The council agreed to let Castle House be the location for a mock scenario involving a labourer having suffered a broken leg on the second floor of the building off Great North Road.
The challenge for firefighters from the town’s fire station was to access the 'patient' safely, give emergency treatment and ensure he was moved away from the scene to receive further medical care and assistance.
Martyn Hardy, site manager with RG Carter, the council’s main contractor for the new building, played the role of the 'injured' labourer and, as part of the exercise to test and trial procedures, firefighters decided that, as the condition of the ‘casualty’ was not considered life threatening, they had time to attach a rigged line system from the building’s steelworks to the rescue unit on the ground.
In the rescue procedure Martyn was placed on a stretcher that was attached to the rigged line system, ensuring its stability and strength, and lowered to ground level.
As part of the exercise, the fire crews they were only given limited equipment to use, far less than they would usually carry on the rescue unit in order to assess how they implemented their training to certain aspects.
Council project manager Deborah Johnson said: “We were pleased that the new building could be used to assist Nottinghamshire Fire and Rescue Service in such an exercise. Hopefully there won’t be any situations like this arising but accidents can and do happen on construction sites and this will have helped with preparations in dealing with a real emergency.”
Station Manager Martin Bills, of Nottinghamshire Fire and Rescue Service, added: “We are really grateful to Newark and Sherwood District Council and RG Carter for offering us the use of the building, and for their assistance during the exercise.
“We often struggle to find premises that are suitable for this kind of training, but this gave us a brilliant opportunity to test our skills and rescue techniques in a very realistic scenario. The fire crews involved benefitted a great deal from it, and it has also helped to strengthen our relationship with the council and with the contractor."

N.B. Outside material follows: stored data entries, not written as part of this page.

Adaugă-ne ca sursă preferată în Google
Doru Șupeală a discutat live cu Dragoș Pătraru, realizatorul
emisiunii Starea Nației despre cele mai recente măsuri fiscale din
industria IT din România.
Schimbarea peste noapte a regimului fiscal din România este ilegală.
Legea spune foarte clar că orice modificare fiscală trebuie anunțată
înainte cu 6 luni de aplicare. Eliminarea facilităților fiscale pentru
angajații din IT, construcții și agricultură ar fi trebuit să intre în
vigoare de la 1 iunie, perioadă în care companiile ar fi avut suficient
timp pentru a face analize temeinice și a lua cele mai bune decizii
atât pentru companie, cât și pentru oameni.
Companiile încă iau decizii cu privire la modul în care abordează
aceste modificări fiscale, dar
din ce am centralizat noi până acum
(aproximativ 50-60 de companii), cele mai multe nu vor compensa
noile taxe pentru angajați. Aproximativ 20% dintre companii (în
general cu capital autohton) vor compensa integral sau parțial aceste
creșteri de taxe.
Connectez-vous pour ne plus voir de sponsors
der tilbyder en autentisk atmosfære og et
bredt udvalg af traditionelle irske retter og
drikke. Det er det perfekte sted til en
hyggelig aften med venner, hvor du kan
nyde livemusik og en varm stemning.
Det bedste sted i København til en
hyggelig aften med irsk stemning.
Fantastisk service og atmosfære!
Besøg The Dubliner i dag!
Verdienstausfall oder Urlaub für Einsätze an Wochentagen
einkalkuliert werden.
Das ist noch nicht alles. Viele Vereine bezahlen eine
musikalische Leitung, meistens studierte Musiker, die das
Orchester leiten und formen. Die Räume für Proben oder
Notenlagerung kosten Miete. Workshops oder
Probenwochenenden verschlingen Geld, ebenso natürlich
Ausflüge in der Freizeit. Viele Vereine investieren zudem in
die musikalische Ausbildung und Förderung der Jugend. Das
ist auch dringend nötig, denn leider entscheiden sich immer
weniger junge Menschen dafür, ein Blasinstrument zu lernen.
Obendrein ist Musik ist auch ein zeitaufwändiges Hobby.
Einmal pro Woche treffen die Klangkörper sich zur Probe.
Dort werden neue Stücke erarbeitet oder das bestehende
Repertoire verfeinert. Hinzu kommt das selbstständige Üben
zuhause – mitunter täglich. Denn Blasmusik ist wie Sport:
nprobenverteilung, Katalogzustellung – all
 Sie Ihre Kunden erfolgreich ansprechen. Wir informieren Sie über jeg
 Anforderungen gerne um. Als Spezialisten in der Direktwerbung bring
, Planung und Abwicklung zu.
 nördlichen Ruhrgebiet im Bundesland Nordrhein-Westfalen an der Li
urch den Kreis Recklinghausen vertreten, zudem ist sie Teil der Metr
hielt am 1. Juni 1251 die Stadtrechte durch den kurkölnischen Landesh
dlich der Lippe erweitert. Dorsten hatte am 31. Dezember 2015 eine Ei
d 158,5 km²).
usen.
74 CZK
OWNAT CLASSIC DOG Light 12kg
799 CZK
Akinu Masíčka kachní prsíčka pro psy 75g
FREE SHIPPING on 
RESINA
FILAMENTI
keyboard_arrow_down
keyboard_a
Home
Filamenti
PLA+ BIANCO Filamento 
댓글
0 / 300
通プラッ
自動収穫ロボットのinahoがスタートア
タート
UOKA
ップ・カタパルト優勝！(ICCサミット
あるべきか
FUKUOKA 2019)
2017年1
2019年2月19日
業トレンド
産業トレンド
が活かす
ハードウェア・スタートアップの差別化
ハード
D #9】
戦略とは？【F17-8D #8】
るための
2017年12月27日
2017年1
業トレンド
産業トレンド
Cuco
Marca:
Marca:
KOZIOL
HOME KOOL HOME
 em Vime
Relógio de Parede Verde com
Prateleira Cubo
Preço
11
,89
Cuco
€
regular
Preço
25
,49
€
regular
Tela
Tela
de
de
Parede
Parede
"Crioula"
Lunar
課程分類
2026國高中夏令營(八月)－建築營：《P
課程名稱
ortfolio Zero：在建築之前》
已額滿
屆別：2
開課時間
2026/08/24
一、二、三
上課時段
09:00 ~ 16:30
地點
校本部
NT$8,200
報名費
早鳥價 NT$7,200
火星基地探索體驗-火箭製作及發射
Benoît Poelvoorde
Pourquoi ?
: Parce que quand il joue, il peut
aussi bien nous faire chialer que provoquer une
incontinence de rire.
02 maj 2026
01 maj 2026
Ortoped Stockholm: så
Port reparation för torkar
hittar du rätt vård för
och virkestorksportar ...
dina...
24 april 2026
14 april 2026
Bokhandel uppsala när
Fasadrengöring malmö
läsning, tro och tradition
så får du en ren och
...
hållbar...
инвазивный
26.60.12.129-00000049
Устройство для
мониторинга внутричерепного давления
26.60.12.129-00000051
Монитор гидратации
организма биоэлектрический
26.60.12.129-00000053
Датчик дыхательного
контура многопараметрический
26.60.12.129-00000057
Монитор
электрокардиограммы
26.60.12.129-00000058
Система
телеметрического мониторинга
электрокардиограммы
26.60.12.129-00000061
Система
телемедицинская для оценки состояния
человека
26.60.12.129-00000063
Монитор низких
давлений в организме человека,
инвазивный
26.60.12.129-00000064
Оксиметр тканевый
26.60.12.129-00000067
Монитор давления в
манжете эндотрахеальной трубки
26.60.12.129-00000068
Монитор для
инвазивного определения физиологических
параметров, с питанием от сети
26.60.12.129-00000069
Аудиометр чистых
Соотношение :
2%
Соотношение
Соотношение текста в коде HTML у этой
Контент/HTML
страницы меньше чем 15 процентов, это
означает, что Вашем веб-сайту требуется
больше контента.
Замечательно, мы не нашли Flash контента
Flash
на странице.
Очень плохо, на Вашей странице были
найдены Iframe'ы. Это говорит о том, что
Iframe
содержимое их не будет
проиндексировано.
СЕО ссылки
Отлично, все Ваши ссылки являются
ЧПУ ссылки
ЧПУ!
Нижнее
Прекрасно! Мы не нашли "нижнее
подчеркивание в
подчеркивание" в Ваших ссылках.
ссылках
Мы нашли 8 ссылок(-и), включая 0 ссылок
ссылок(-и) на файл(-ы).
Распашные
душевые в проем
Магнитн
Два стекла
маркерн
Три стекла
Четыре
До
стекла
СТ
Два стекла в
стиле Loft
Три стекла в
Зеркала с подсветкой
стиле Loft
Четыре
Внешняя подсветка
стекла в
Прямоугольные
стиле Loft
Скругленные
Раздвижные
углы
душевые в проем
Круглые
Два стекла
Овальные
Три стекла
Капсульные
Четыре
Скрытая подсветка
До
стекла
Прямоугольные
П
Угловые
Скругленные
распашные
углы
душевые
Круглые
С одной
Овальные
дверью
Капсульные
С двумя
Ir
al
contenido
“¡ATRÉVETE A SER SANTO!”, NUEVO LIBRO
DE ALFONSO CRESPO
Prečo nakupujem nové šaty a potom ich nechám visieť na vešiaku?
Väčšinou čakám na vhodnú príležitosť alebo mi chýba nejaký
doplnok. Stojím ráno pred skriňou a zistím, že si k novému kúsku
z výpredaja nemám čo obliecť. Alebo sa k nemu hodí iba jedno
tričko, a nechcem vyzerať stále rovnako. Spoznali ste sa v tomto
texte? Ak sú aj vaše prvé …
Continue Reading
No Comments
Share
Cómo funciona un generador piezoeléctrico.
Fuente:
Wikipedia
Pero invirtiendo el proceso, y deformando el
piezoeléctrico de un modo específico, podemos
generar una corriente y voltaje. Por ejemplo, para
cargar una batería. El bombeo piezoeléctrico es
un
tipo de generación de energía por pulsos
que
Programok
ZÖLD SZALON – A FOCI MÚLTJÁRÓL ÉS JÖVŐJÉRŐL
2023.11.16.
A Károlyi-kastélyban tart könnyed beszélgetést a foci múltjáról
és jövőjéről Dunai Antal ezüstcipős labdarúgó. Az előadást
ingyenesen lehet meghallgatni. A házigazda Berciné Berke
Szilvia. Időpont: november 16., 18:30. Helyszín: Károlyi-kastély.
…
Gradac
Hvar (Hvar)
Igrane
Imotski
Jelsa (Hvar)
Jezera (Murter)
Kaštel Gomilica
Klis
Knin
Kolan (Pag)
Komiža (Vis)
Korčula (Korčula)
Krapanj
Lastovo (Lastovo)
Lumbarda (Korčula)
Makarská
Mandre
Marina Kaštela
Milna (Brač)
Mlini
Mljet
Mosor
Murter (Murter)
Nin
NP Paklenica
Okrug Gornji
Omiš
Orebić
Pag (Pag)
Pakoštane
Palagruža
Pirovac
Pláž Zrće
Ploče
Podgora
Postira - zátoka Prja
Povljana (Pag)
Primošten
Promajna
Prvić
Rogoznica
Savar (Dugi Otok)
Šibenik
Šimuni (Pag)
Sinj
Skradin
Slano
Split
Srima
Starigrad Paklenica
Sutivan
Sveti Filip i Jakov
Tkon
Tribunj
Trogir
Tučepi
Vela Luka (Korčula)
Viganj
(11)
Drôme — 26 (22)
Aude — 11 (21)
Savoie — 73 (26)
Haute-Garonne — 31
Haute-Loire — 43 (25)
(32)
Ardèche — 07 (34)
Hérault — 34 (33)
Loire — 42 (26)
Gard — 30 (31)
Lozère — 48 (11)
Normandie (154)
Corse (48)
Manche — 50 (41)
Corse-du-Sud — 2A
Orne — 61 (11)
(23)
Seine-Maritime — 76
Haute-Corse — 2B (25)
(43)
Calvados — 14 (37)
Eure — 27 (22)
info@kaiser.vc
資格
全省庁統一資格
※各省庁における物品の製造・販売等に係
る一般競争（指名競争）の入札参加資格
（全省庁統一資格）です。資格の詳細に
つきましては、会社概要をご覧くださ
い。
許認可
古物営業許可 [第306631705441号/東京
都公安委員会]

Martyn Hardy, from RG Carter, said: “Safety is the number one priority on any building site and this exercise gave us the opportunity to test our own robust health and safety procedures. We treated it as if it were a real emergency and it has been a very useful exercise for us all to learn from.”
The new offices, which will be modern and cost-effective , will be shared with a number of other public sector partners – to make projected savings of up to £500,000 a year after the council moves out of its current HQ, Kelham Hall later this year.